**Task brief**
Keep the wording of each record exactly the same when you repeat it, and leave out pictures.

= = = =

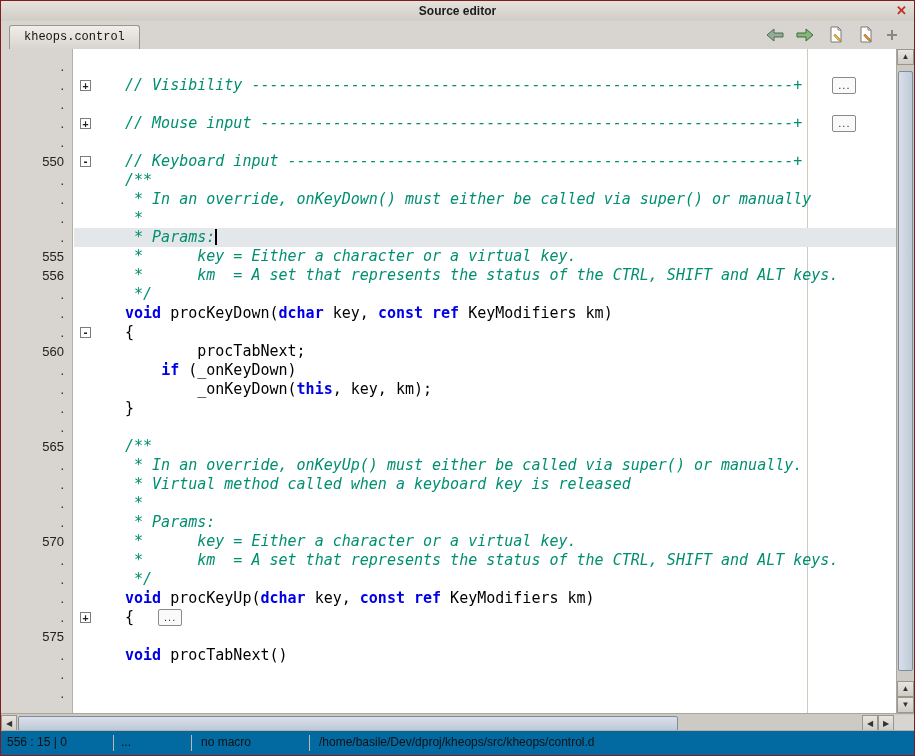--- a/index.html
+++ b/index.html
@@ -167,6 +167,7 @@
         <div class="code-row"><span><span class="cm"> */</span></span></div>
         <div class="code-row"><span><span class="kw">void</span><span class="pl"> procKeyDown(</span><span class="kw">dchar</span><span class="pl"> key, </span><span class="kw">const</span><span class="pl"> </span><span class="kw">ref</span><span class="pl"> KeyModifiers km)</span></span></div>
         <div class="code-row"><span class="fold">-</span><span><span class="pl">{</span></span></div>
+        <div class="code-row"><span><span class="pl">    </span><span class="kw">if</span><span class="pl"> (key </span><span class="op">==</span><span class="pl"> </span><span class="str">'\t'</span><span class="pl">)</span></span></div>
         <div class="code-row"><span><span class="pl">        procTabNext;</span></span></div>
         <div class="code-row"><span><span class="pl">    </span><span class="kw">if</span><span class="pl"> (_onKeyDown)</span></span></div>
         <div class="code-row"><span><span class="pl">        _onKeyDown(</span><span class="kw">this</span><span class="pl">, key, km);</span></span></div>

= = = =

**Response for this exercise**
--- a/index.html
+++ b/index.html
@@ -167,6 +167,7 @@
         <div class="code-row"><span><span class="cm"> */</span></span></div>
         <div class="code-row"><span><span class="kw">void</span><span class="pl"> procKeyDown(</span><span class="kw">dchar</span><span class="pl"> key, </span><span class="kw">const</span><span class="pl"> </span><span class="kw">ref</span><span class="pl"> KeyModifiers km)</span></span></div>
         <div class="code-row"><span class="fold">-</span><span><span class="pl">{</span></span></div>
+        <div class="code-row"><span><span class="pl">    </span><span class="kw">if</span><span class="pl"> (key </span><span class="op">==</span><span class="pl"> </span><span class="str">'\t'</span><span class="pl">)</span></span></div>
         <div class="code-row"><span><span class="pl">        procTabNext;</span></span></div>
         <div class="code-row"><span><span class="pl">    </span><span class="kw">if</span><span class="pl"> (_onKeyDown)</span></span></div>
         <div class="code-row"><span><span class="pl">        _onKeyDown(</span><span class="kw">this</span><span class="pl">, key, km);</span></span></div>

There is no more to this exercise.